Number of mortgage approvals made to home buyers falls to seven-month low
The number of mortgage approvals made to home buyers has slipped back to a seven-month low, as experts said the housing market is feeling the impact of an “unappetising cocktail” of uncertainties.
Some 41,219 mortgage approvals for house purchase got the go-ahead in October, according to data from trade association UK Finance.
It was the lowest monthly total since March.
The figures were released as a separate report from NAEA (National Association of Estate Agents) Propertymark said both the supply of homes on agents’ books and the number of house hunters fell back in October.
Experts said uncertainties stemming from the General Election and Brexit are causing would-be buyers to hesitate – and on top of this there is usually a seasonal slowdown in the housing market as people’s focus turns to Christmas.

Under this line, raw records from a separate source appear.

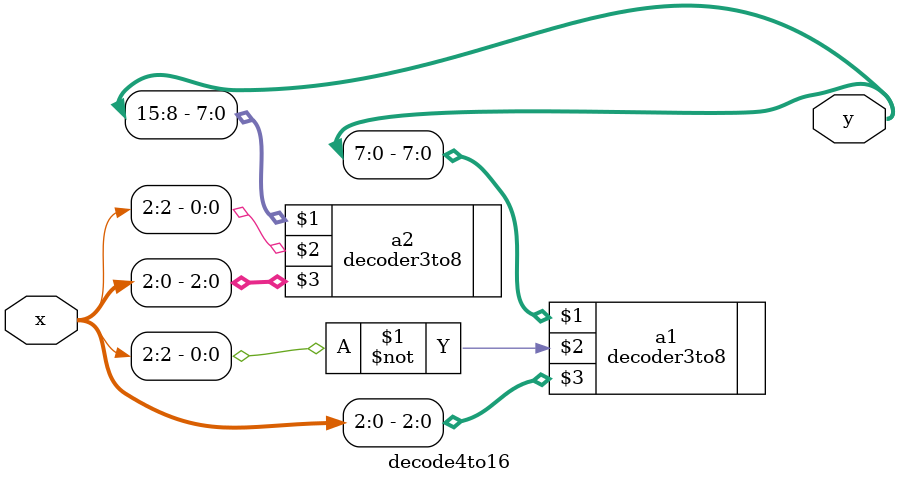
<source format=v>
`timescale 1ns / 1ps


module decode4to16( output [15:0] y, input [3:0] x
    );
    decoder3to8 a1 (y[7:0] , ~x[2] ,x[2:0]); 
    decoder3to8 a2 (y[15:8] , x[2] ,x[2:0]); 
endmodule

</source>
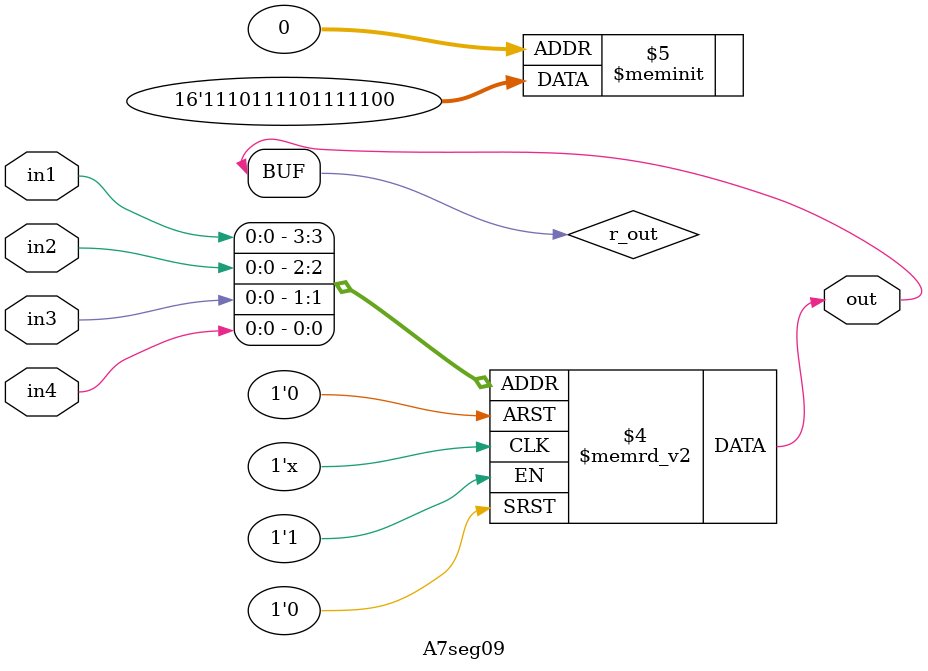
<source format=v>
module A7seg09(output out, input in1, in2, in3, in4);
  reg r_out;
  assign out = r_out;
  always@(in1, in2, in3, in4)
    begin
      case({in1, in2, in3, in4})
        4'b0000: out = 1'b0;
        4'b0001: out = 1'b0;
        4'b0010: out = 1'b1;
        4'b0011: out = 1'b1;
        4'b0100: out = 1'b1;
        4'b0101: out = 1'b1;
        4'b0110: out = 1'b1;
        4'b0111: out = 1'b0;
	4'b1000: out = 1'b1;
        4'b1001: out = 1'b1;
        4'b1010: out = 1'b1;
        4'b1011: out = 1'b1;
        4'b1100: out = 1'b0;
        4'b1101: out = 1'b1;
        4'b1110: out = 1'b1;
        4'b1111: out = 1'b1;
	
        default: out = 1'b0;
      endcase
    end
endmodule

</source>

Commenting on UK Finance’s figures, Howard Archer, chief economic adviser at EY ITEM Club said: “The housing market is currently faltering amid an unappetising cocktail of Brexit, economic and domestic political uncertainties.”

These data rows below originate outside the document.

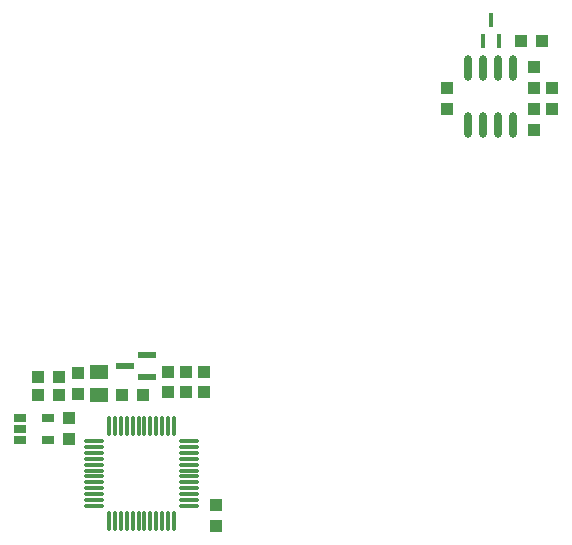
<source format=gbp>
G04*
G04 #@! TF.GenerationSoftware,Altium Limited,Altium Designer,24.5.2 (23)*
G04*
G04 Layer_Color=128*
%FSLAX44Y44*%
%MOMM*%
G71*
G04*
G04 #@! TF.SameCoordinates,E6D3E557-3EFE-479C-B101-03A66C20DB95*
G04*
G04*
G04 #@! TF.FilePolarity,Positive*
G04*
G01*
G75*
%ADD18R,1.1000X1.0000*%
%ADD28R,1.0000X1.1000*%
%ADD60O,0.6000X2.2000*%
%ADD61R,0.4000X1.3000*%
%ADD62O,0.3000X1.8000*%
%ADD63O,1.8000X0.3000*%
%ADD64R,1.5000X0.6000*%
%ADD65R,1.5000X1.3000*%
%ADD66R,1.1000X0.6500*%
D18*
X638420Y746760D02*
D03*
X621420D02*
D03*
X300600Y447040D02*
D03*
X283600D02*
D03*
X212480D02*
D03*
X229480D02*
D03*
X212480Y462280D02*
D03*
X229480D02*
D03*
D28*
X647700Y690000D02*
D03*
Y707000D02*
D03*
X632460Y724780D02*
D03*
Y707780D02*
D03*
Y689220D02*
D03*
Y672220D02*
D03*
X558800Y707000D02*
D03*
Y690000D02*
D03*
X353060Y449580D02*
D03*
Y466580D02*
D03*
X246380Y448700D02*
D03*
Y465700D02*
D03*
X238760Y410600D02*
D03*
Y427600D02*
D03*
X363220Y353940D02*
D03*
Y336940D02*
D03*
X322580Y466580D02*
D03*
Y449580D02*
D03*
X337820Y466580D02*
D03*
Y449580D02*
D03*
D60*
X576580Y723900D02*
D03*
X589280D02*
D03*
X601980D02*
D03*
X614680D02*
D03*
X576580Y675900D02*
D03*
X589280D02*
D03*
X601980D02*
D03*
X614680D02*
D03*
D61*
X595780Y764760D02*
D03*
X589280Y746760D02*
D03*
X602280D02*
D03*
D62*
X272220Y421500D02*
D03*
X277220D02*
D03*
X282220D02*
D03*
X287220D02*
D03*
X292220D02*
D03*
X297220D02*
D03*
X302220D02*
D03*
X307220D02*
D03*
X312220D02*
D03*
X317220D02*
D03*
X322220D02*
D03*
X327220D02*
D03*
Y340500D02*
D03*
X322220D02*
D03*
X317220D02*
D03*
X312220D02*
D03*
X307220D02*
D03*
X302220D02*
D03*
X297220D02*
D03*
X292220D02*
D03*
X287220D02*
D03*
X282220D02*
D03*
X277220D02*
D03*
X272220D02*
D03*
D63*
X340220Y408500D02*
D03*
Y403500D02*
D03*
Y398500D02*
D03*
Y393500D02*
D03*
Y388500D02*
D03*
Y383500D02*
D03*
Y378500D02*
D03*
Y373500D02*
D03*
Y368500D02*
D03*
Y363500D02*
D03*
Y358500D02*
D03*
Y353500D02*
D03*
X259220D02*
D03*
Y358500D02*
D03*
Y363500D02*
D03*
Y368500D02*
D03*
Y373500D02*
D03*
Y378500D02*
D03*
Y383500D02*
D03*
Y388500D02*
D03*
Y393500D02*
D03*
Y398500D02*
D03*
Y403500D02*
D03*
Y408500D02*
D03*
D64*
X285800Y471780D02*
D03*
X304800Y462280D02*
D03*
Y481280D02*
D03*
D65*
X264160Y447700D02*
D03*
Y466700D02*
D03*
D66*
X220980Y408940D02*
D03*
Y427940D02*
D03*
X196980D02*
D03*
Y418440D02*
D03*
Y408940D02*
D03*
M02*

</source>
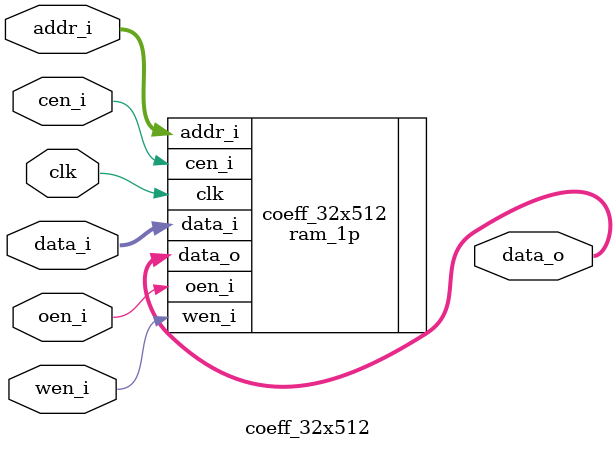
<source format=v>
module          coeff_32x512(
                      clk    ,
		                  cen_i  ,
		                  oen_i  ,
		                  wen_i  ,
		                  addr_i ,
		                  data_i ,		
		                  data_o		        
);


// ********************************************
//                                             
//    Input/Output DECLARATION                    
//                                             
// ********************************************

input                        clk;      
input   		                 cen_i;    
input   		                 oen_i;    
input   		                 wen_i;    
input         [4:0]       addr_i;   
input        [511:0]       data_i;   
output	      [511:0]       data_o;   


// ********************************************
//                                             
//    Sub  module                   
//                                             
// ********************************************

ram_1p   #(.Word_Width(512),.Addr_Width(5))
           coeff_32x512(
                    .clk(clk),
                    .cen_i(cen_i),
                    .oen_i(oen_i),
                    .wen_i(wen_i),
                    .addr_i(addr_i),
                    .data_i(data_i),
                    .data_o(data_o)
   ); 
   
endmodule


</source>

He continued: “It looks a racing certainty that the housing market will continue to find life challenging in the near term at least, keeping prices soft.”

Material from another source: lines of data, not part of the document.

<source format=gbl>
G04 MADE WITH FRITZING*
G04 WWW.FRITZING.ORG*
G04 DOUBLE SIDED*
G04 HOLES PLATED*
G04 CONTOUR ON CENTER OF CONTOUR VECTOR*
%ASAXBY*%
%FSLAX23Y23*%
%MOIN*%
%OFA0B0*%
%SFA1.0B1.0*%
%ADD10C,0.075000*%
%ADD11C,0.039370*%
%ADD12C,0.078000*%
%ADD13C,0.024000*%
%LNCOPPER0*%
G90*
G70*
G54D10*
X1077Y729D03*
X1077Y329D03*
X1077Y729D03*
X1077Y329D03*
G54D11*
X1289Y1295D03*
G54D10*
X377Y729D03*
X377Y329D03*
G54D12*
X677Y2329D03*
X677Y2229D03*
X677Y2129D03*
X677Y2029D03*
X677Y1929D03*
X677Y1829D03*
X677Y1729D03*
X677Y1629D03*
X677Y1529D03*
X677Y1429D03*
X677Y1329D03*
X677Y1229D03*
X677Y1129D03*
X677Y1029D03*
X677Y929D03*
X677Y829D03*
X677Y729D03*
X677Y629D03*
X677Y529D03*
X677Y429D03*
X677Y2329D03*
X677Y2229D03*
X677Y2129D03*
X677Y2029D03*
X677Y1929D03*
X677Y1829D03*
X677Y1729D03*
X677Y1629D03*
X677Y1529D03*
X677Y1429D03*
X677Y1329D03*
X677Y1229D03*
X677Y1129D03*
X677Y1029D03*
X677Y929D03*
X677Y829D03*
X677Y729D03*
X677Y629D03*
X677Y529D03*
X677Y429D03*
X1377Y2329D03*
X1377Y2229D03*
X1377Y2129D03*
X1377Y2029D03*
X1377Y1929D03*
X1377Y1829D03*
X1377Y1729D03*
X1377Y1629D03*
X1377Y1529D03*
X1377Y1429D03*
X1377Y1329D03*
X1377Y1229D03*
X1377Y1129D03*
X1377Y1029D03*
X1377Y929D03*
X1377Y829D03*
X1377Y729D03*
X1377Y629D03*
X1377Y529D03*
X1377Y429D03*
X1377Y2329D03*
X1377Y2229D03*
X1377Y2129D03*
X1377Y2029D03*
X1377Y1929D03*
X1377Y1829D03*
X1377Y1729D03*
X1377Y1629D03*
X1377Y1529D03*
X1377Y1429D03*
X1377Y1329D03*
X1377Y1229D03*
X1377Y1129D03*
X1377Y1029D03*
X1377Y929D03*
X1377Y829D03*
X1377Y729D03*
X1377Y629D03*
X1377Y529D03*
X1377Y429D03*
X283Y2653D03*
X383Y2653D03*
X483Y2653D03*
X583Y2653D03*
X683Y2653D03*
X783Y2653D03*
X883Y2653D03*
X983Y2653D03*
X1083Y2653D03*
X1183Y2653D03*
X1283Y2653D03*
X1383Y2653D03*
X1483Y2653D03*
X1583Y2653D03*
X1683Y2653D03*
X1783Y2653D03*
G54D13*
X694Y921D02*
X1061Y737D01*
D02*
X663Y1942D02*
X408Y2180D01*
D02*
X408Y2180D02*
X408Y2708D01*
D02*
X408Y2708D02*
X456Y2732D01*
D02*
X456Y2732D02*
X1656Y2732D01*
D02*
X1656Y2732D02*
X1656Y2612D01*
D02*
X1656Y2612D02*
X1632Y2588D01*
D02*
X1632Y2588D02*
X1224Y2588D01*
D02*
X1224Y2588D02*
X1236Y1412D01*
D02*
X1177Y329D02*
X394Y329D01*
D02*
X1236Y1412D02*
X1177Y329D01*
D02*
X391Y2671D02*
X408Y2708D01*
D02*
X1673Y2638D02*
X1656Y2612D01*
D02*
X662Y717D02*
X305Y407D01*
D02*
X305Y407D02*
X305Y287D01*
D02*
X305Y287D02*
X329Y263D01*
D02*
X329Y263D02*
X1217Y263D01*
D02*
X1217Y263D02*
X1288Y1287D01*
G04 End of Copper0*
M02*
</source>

Samuel Tombs, chief UK economist at Pantheon Macroeconomics, said the latest total “likely partly reflects would-be buyers deferring purchases until the political outlook becomes clearer”.
Low mortgage rates should help to support the figures, he said.
Mr Tombs said: “The recent sharp decline in mortgage rates has made home-ownership much more attractive.
“The average quoted rate for a five-year, 75% LTV (loan-to-value) loan fell to 1.74% in October, from 1.80% in September.”
Mark Harris, chief executive of mortgage broker SPF Private Clients, said: “Until the General Election result and Brexit are settled, it looks unlikely that the lack of confidence this is instilling in the market will change.”
Mark Hayward, chief executive, NAEA Propertymark, said: “Brexit is undoubtedly causing uncertainty in the housing market, which in turn affects sentiment and decision-making.
“On top of both a Brexit deadline and a looming General Election, we’re also entering a quieter period seasonally, where we typically see the market slow down as people put their moving plans on hold until the new year.
“Once the General Election has passed, and there’s clarity on how and when we’ll be leaving the EU, we hope there will be a degree of certainty which may trigger a flurry of activity in the new year.”